🤖 AI Summary
Multi-hop financial question answering (QA) suffers from noise sensitivity and excessive token consumption in large language models (LLMs), primarily due to challenges in cross-document, cross-year, and cross-company fact retrieval. Method: We introduce FinHop—the first financial QA benchmark grounded in a domain-specific knowledge graph (KG)—and propose a KG-guided multi-hop reasoning framework. It integrates GICS industry taxonomy, temporal indexing of the KG, schema-driven prompt generation, and a controllable retrieval-evaluation pipeline; high-quality QA pairs are automatically generated by mining industry-invariant subgraph patterns, with multi-stage quality control ensuring data reliability. Contribution/Results: Experiments show that KG-based precise retrieval improves QA accuracy by 24.0% and reduces token consumption by 84.5% over conventional sliding-window text retrieval, establishing a more interpretable, efficient, and robust retrieval–reasoning paradigm for complex financial inference.
📝 Abstract
Multi-hop reasoning over financial disclosures is often a retrieval problem before it becomes a reasoning or generation problem: relevant facts are dispersed across sections, filings, companies, and years, and LLMs often expend excessive tokens navigating noisy context. Without precise Knowledge Graph (KG)-guided selection of relevant context, even strong reasoning models either fail to answer or consume excessive tokens, whereas KG-linked evidence enables models to focus their reasoning on composing already retrieved facts. We present FinReflectKG - MultiHop, a benchmark built on FinReflectKG, a temporally indexed financial KG that links audited triples to source chunks from S&P 100 filings (2022-2024).

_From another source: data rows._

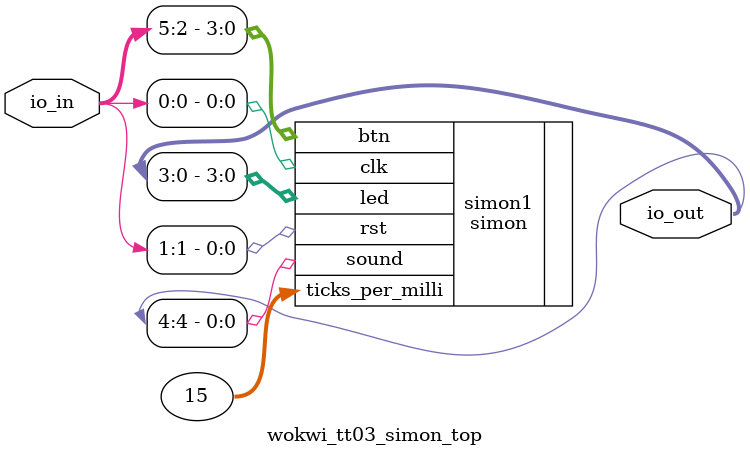
<source format=v>
module wokwi_tt03_simon_top(
  input [7:0] io_in,
  output [7:0] io_out
);

  simon simon1 (
      .clk   (io_in[0]),
      .rst   (io_in[1]),
      .ticks_per_milli (15),
      .btn   (io_in[5:2]),
      .led   (io_out[3:0]),
      .sound (io_out[4])
  );

endmodule

</source>
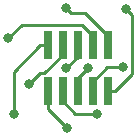
<source format=gbr>
G04 #@! TF.GenerationSoftware,KiCad,Pcbnew,(5.1.4)-1*
G04 #@! TF.CreationDate,2020-03-30T14:48:19-04:00*
G04 #@! TF.ProjectId,ProgAdapter,50726f67-4164-4617-9074-65722e6b6963,rev?*
G04 #@! TF.SameCoordinates,Original*
G04 #@! TF.FileFunction,Copper,L2,Bot*
G04 #@! TF.FilePolarity,Positive*
%FSLAX46Y46*%
G04 Gerber Fmt 4.6, Leading zero omitted, Abs format (unit mm)*
G04 Created by KiCad (PCBNEW (5.1.4)-1) date 2020-03-30 14:48:19*
%MOMM*%
%LPD*%
G04 APERTURE LIST*
%ADD10R,0.740000X2.400000*%
%ADD11C,0.800000*%
%ADD12C,0.250000*%
G04 APERTURE END LIST*
D10*
X117040000Y-86550000D03*
X117040000Y-82650000D03*
X115770000Y-86550000D03*
X115770000Y-82650000D03*
X114500000Y-86550000D03*
X114500000Y-82650000D03*
X113230000Y-86550000D03*
X113230000Y-82650000D03*
X111960000Y-86550000D03*
X111960000Y-82650000D03*
D11*
X118550000Y-79550000D03*
X113550000Y-79500000D03*
X118374990Y-84500000D03*
X108600000Y-82050000D03*
X115350000Y-84550000D03*
X113500000Y-84600000D03*
X116100000Y-88450000D03*
X110400000Y-85900000D03*
X113600000Y-89650000D03*
X109100002Y-88450000D03*
D12*
X119100000Y-85110000D02*
X117660000Y-86550000D01*
X119100000Y-80100000D02*
X119100000Y-85110000D01*
X118550000Y-79550000D02*
X119100000Y-80100000D01*
X117660000Y-86550000D02*
X117040000Y-86550000D01*
X117040000Y-81820000D02*
X117040000Y-82650000D01*
X115119999Y-79899999D02*
X117040000Y-81820000D01*
X113949999Y-79899999D02*
X115119999Y-79899999D01*
X113550000Y-79500000D02*
X113949999Y-79899999D01*
X115770000Y-86550000D02*
X115770000Y-85720000D01*
X115770000Y-85720000D02*
X116990000Y-84500000D01*
X117809305Y-84500000D02*
X118374990Y-84500000D01*
X116990000Y-84500000D02*
X117809305Y-84500000D01*
X115770000Y-81820000D02*
X115770000Y-82650000D01*
X114850000Y-80900000D02*
X115770000Y-81820000D01*
X109750000Y-80900000D02*
X114850000Y-80900000D01*
X108600000Y-82050000D02*
X109750000Y-80900000D01*
X114500000Y-86550000D02*
X114500000Y-85720000D01*
X114500000Y-85400000D02*
X114500000Y-86550000D01*
X115350000Y-84550000D02*
X114500000Y-85400000D01*
X114500000Y-83600000D02*
X114500000Y-82650000D01*
X113500000Y-84600000D02*
X114500000Y-83600000D01*
X113230000Y-87380000D02*
X113230000Y-86550000D01*
X114300000Y-88450000D02*
X113230000Y-87380000D01*
X116100000Y-88450000D02*
X114300000Y-88450000D01*
X111275001Y-85024999D02*
X110799999Y-85500001D01*
X110799999Y-85500001D02*
X110400000Y-85900000D01*
X111685001Y-85024999D02*
X111275001Y-85024999D01*
X113230000Y-83480000D02*
X111685001Y-85024999D01*
X113230000Y-82650000D02*
X113230000Y-83480000D01*
X111960000Y-88010000D02*
X111960000Y-86550000D01*
X113600000Y-89650000D02*
X111960000Y-88010000D01*
X111340000Y-82650000D02*
X111960000Y-82650000D01*
X109100002Y-84889998D02*
X111340000Y-82650000D01*
X109100002Y-88450000D02*
X109100002Y-84889998D01*
M02*

</source>
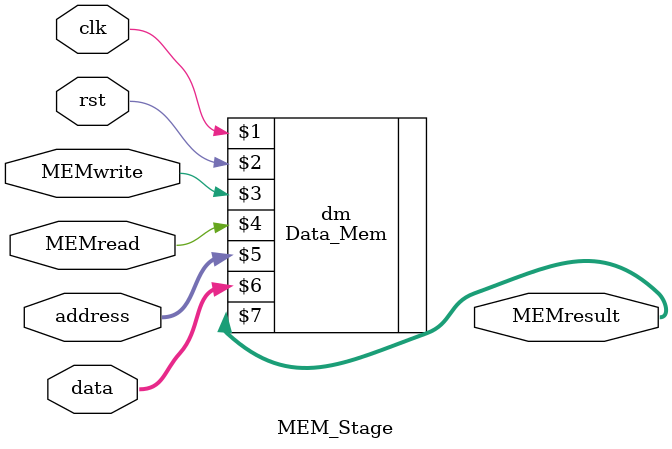
<source format=v>
module MEM_Stage(input clk,rst,MEMread,MEMwrite,
                input [31:0] address,data,
                output [31:0] MEMresult);
  
  Data_Mem dm(clk,rst,MEMwrite,MEMread,address,data,MEMresult);
  
endmodule
</source>
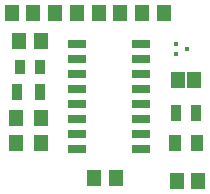
<source format=gbp>
G04*
G04 #@! TF.GenerationSoftware,Altium Limited,Altium Designer,23.3.1 (30)*
G04*
G04 Layer_Color=128*
%FSLAX25Y25*%
%MOIN*%
G70*
G04*
G04 #@! TF.SameCoordinates,DDE6331C-4F95-4F18-AA14-E53DA5D8DD09*
G04*
G04*
G04 #@! TF.FilePolarity,Positive*
G04*
G01*
G75*
%ADD19R,0.04528X0.05709*%
%ADD28R,0.03367X0.04969*%
%ADD60R,0.06004X0.02756*%
%ADD61R,0.04942X0.05756*%
%ADD62R,0.03740X0.05709*%
%ADD63R,0.01575X0.01575*%
%ADD64R,0.04134X0.05709*%
%ADD65R,0.03347X0.05315*%
%ADD66R,0.04545X0.05339*%
D19*
X235043Y286500D02*
D03*
X227957D02*
D03*
X242457D02*
D03*
X249543D02*
D03*
X264043D02*
D03*
X256957D02*
D03*
X271457D02*
D03*
X278543D02*
D03*
X262543Y231500D02*
D03*
X255457D02*
D03*
X237543Y277000D02*
D03*
X230457D02*
D03*
X282957Y230500D02*
D03*
X290043D02*
D03*
D28*
X237250Y268500D02*
D03*
X230750D02*
D03*
D60*
X249823Y276000D02*
D03*
Y271000D02*
D03*
Y266000D02*
D03*
Y261000D02*
D03*
Y256000D02*
D03*
Y251000D02*
D03*
Y246000D02*
D03*
Y241000D02*
D03*
X271177D02*
D03*
Y246000D02*
D03*
Y251000D02*
D03*
Y256000D02*
D03*
Y261000D02*
D03*
Y266000D02*
D03*
Y271000D02*
D03*
Y276000D02*
D03*
D61*
X237537Y251500D02*
D03*
X229463D02*
D03*
X237537Y243000D02*
D03*
X229463D02*
D03*
D62*
X229661Y260000D02*
D03*
X237339D02*
D03*
D63*
X286469Y274500D02*
D03*
X282531Y276075D02*
D03*
Y272925D02*
D03*
D64*
X289642Y243000D02*
D03*
X282358D02*
D03*
D65*
X282752Y253000D02*
D03*
X289248D02*
D03*
D66*
X288661Y264000D02*
D03*
X283339D02*
D03*
M02*

</source>
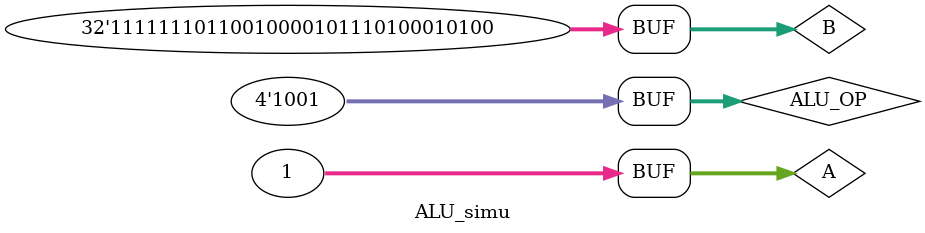
<source format=v>
module ALU_simu(
    );
    reg [31:0] A,B;
    reg[3:0] ALU_OP;
    wire [31:0] res_F;
    wire ZF,SF,CF,OF;
    ALU Simu(.A(A),.B(B),.ALU_OP(ALU_OP),.R(res_F),.ZF(ZF),.SF(SF),.CF(CF),.OF(OF));
    initial begin
        A=32'hfec85d14;
        B=1;
        ALU_OP=0;
        #50 ALU_OP=1;
        #50 ALU_OP=2;
        #50 ALU_OP=3;
        #50 ALU_OP=4;
        #50 ALU_OP=5;
        #50 ALU_OP=6;
        #50 ALU_OP=7;
        #50 ALU_OP=8;
        #50 ALU_OP=9;
        #50 A=1;
        B=32'hfec85d14;
        ALU_OP=0;
        #50 ALU_OP=1;
        #50 ALU_OP=2;
        #50 ALU_OP=3;
        #50 ALU_OP=4;
        #50 ALU_OP=5;
        #50 ALU_OP=6;
        #50 ALU_OP=7;
        #50 ALU_OP=8;
        #50 ALU_OP=9;
    end
endmodule
</source>
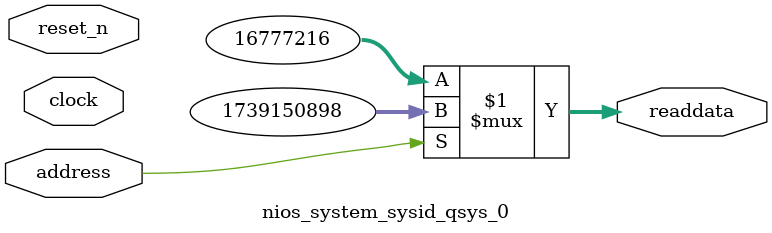
<source format=v>



// synthesis translate_off
`timescale 1ns / 1ps
// synthesis translate_on

// turn off superfluous verilog processor warnings 
// altera message_level Level1 
// altera message_off 10034 10035 10036 10037 10230 10240 10030 

module nios_system_sysid_qsys_0 (
               // inputs:
                address,
                clock,
                reset_n,

               // outputs:
                readdata
             )
;

  output  [ 31: 0] readdata;
  input            address;
  input            clock;
  input            reset_n;

  wire    [ 31: 0] readdata;
  //control_slave, which is an e_avalon_slave
  assign readdata = address ? 1739150898 : 16777216;

endmodule



</source>
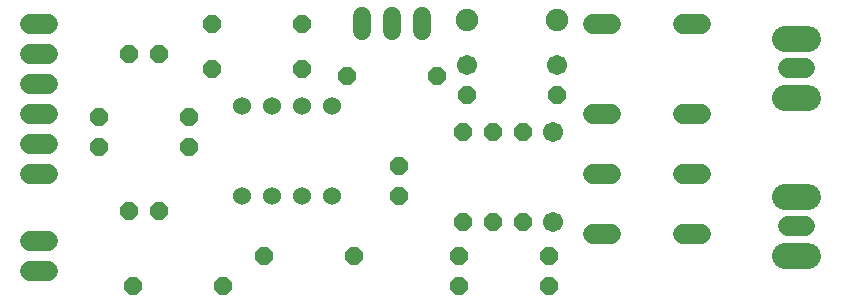
<source format=gbr>
G04 EAGLE Gerber RS-274X export*
G75*
%MOMM*%
%FSLAX34Y34*%
%LPD*%
%INSoldermask Top*%
%IPPOS*%
%AMOC8*
5,1,8,0,0,1.08239X$1,22.5*%
G01*
%ADD10C,2.184400*%
%ADD11P,1.649562X8X202.500000*%
%ADD12P,1.649562X8X292.500000*%
%ADD13C,1.903200*%
%ADD14C,1.711200*%
%ADD15C,1.524000*%
%ADD16C,1.727200*%
%ADD17P,1.649562X8X22.500000*%
%ADD18P,1.649562X8X112.500000*%
%ADD19C,1.524000*%
%ADD20C,1.711200*%


D10*
X721106Y51054D02*
X701294Y51054D01*
X701294Y101092D02*
X721106Y101092D01*
D11*
X171450Y88900D03*
X146050Y88900D03*
X171450Y222250D03*
X146050Y222250D03*
D12*
X374650Y127000D03*
X374650Y101600D03*
D13*
X431800Y250825D03*
X508000Y250825D03*
D14*
X508000Y212725D03*
X431800Y212725D03*
X504825Y155575D03*
X504825Y79375D03*
D10*
X701294Y184404D02*
X721106Y184404D01*
X721106Y234442D02*
X701294Y234442D01*
D15*
X317500Y177800D03*
X292100Y177800D03*
X292100Y101600D03*
X317500Y101600D03*
X266700Y177800D03*
X241300Y177800D03*
X266700Y101600D03*
X241300Y101600D03*
D16*
X538480Y247650D02*
X553720Y247650D01*
X553720Y171450D02*
X538480Y171450D01*
X538480Y120650D02*
X553720Y120650D01*
X553720Y69850D02*
X538480Y69850D01*
X614680Y69850D02*
X629920Y69850D01*
X629920Y120650D02*
X614680Y120650D01*
X614680Y171450D02*
X629920Y171450D01*
X629920Y247650D02*
X614680Y247650D01*
D11*
X196850Y168275D03*
X120650Y168275D03*
D17*
X149225Y25400D03*
X225425Y25400D03*
X425450Y25400D03*
X501650Y25400D03*
D11*
X406400Y203200D03*
X330200Y203200D03*
D18*
X454025Y79375D03*
X454025Y155575D03*
D11*
X196850Y142875D03*
X120650Y142875D03*
D12*
X428625Y155575D03*
X428625Y79375D03*
D11*
X292100Y247650D03*
X215900Y247650D03*
X508000Y187325D03*
X431800Y187325D03*
D12*
X479425Y155575D03*
X479425Y79375D03*
D11*
X292100Y209550D03*
X215900Y209550D03*
D17*
X260350Y50800D03*
X336550Y50800D03*
X425450Y50800D03*
X501650Y50800D03*
D19*
X393700Y241046D02*
X393700Y254254D01*
X342900Y254254D02*
X342900Y241046D01*
X368300Y241046D02*
X368300Y254254D01*
D20*
X703660Y101748D02*
X718740Y101748D01*
X718740Y76334D02*
X703660Y76334D01*
X703660Y235098D02*
X718740Y235098D01*
X718740Y209684D02*
X703660Y209684D01*
X77390Y120502D02*
X62310Y120502D01*
X62310Y145916D02*
X77390Y145916D01*
X77390Y171316D02*
X62310Y171316D01*
X62310Y196716D02*
X77390Y196716D01*
X77390Y222116D02*
X62310Y222116D01*
X62310Y247516D02*
X77390Y247516D01*
X77390Y37952D02*
X62310Y37952D01*
X62310Y63366D02*
X77390Y63366D01*
M02*

</source>
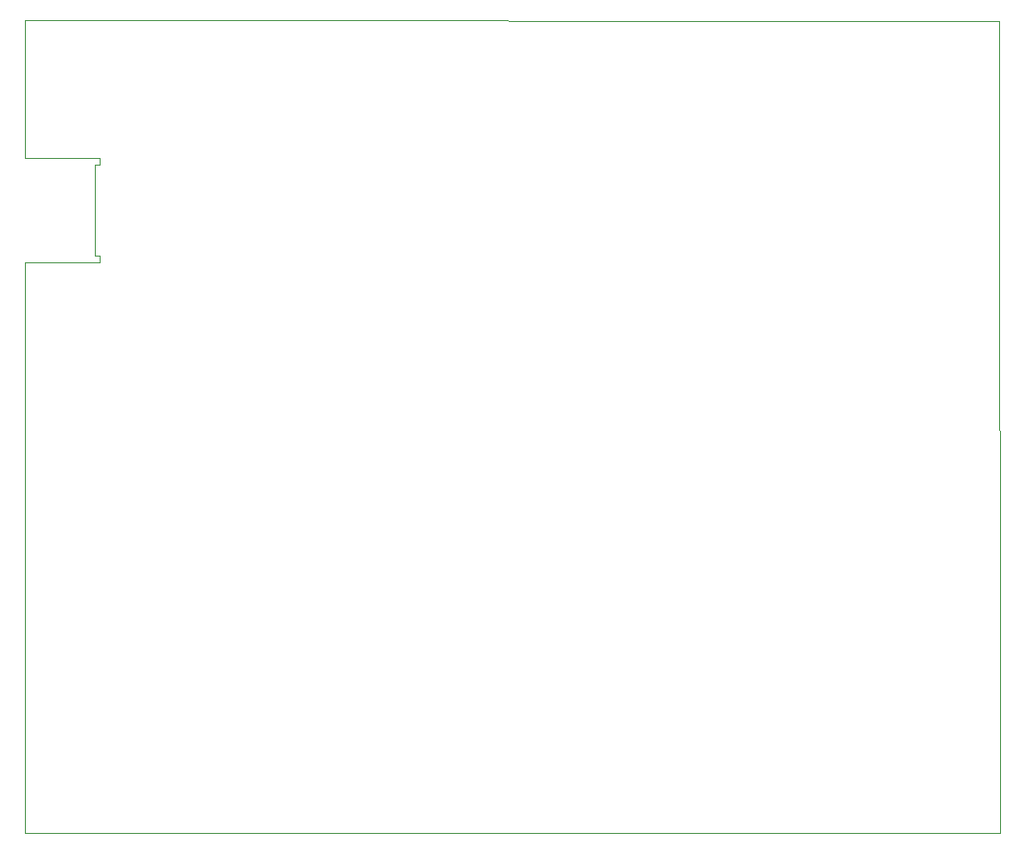
<source format=gbr>
G04 #@! TF.GenerationSoftware,KiCad,Pcbnew,9.0.1+1*
G04 #@! TF.CreationDate,2025-09-08T10:06:10+00:00*
G04 #@! TF.ProjectId,c64psu,63363470-7375-42e6-9b69-6361645f7063,rev?*
G04 #@! TF.SameCoordinates,Original*
G04 #@! TF.FileFunction,Profile,NP*
%FSLAX46Y46*%
G04 Gerber Fmt 4.6, Leading zero omitted, Abs format (unit mm)*
G04 Created by KiCad (PCBNEW 9.0.1+1) date 2025-09-08 10:06:10*
%MOMM*%
%LPD*%
G01*
G04 APERTURE LIST*
G04 #@! TA.AperFunction,Profile*
%ADD10C,0.050000*%
G04 #@! TD*
G04 APERTURE END LIST*
D10*
X219224551Y-37033468D02*
X219250062Y-108900624D01*
X133100087Y-108875624D01*
X133075074Y-58400000D01*
X139675000Y-58400000D01*
X139675000Y-57800000D01*
X139250000Y-57800000D01*
X139250000Y-49750000D01*
X139700000Y-49750000D01*
X139700000Y-49150000D01*
X133075000Y-49150000D01*
X133075000Y-37008468D01*
X219224551Y-37033468D01*
M02*

</source>
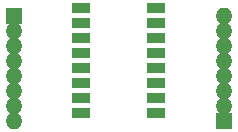
<source format=gbr>
G04 #@! TF.FileFunction,Soldermask,Top*
%FSLAX46Y46*%
G04 Gerber Fmt 4.6, Leading zero omitted, Abs format (unit mm)*
G04 Created by KiCad (PCBNEW 4.0.7) date 11/05/20 13:11:54*
%MOMM*%
%LPD*%
G01*
G04 APERTURE LIST*
%ADD10C,0.100000*%
%ADD11R,1.400000X1.400000*%
%ADD12O,1.400000X1.400000*%
%ADD13R,1.543000X0.908000*%
G04 APERTURE END LIST*
D10*
D11*
X148590000Y-102870000D03*
D12*
X148590000Y-104140000D03*
X148590000Y-105410000D03*
X148590000Y-106680000D03*
X148590000Y-107950000D03*
X148590000Y-109220000D03*
X148590000Y-110490000D03*
X148590000Y-111760000D03*
D11*
X166370000Y-111760000D03*
D12*
X166370000Y-110490000D03*
X166370000Y-109220000D03*
X166370000Y-107950000D03*
X166370000Y-106680000D03*
X166370000Y-105410000D03*
X166370000Y-104140000D03*
X166370000Y-102870000D03*
D13*
X160655000Y-102235000D03*
X160655000Y-104775000D03*
X160655000Y-106045000D03*
X160655000Y-107315000D03*
X160655000Y-108585000D03*
X160655000Y-109855000D03*
X160655000Y-111125000D03*
X154305000Y-111125000D03*
X154305000Y-109855000D03*
X154305000Y-108585000D03*
X154305000Y-107315000D03*
X154305000Y-106045000D03*
X154305000Y-104775000D03*
X154305000Y-103505000D03*
X154305000Y-102235000D03*
X160655000Y-103505000D03*
M02*

</source>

Mining frequent 2-3 hop subgraph patterns across sectors (via GICS taxonomy), we generate financial analyst style questions with exact supporting evidence from the KG. A two-phase pipeline first creates QA pairs via pattern-specific prompts, followed by a multi-criteria quality control evaluation to ensure QA validity. We then evaluate three controlled retrieval scenarios: (S1) precise KG-linked paths; (S2) text-only page windows centered on relevant text spans; and (S3) relevant page windows with randomizations and distractors. Across both reasoning and non-reasoning models, KG-guided precise retrieval yields substantial gains on the FinReflectKG - MultiHop QA benchmark dataset, boosting correctness scores by approximately 24 percent while reducing token utilization by approximately 84.5 percent compared to the page window setting, which reflects the traditional vector retrieval paradigm. Spanning intra-document, inter-year, and cross-company scopes, our work underscores the pivotal role of knowledge graphs in efficiently connecting evidence for multi-hop financial QA. We also release a curated subset of the benchmark (555 QA Pairs) to catalyze further research.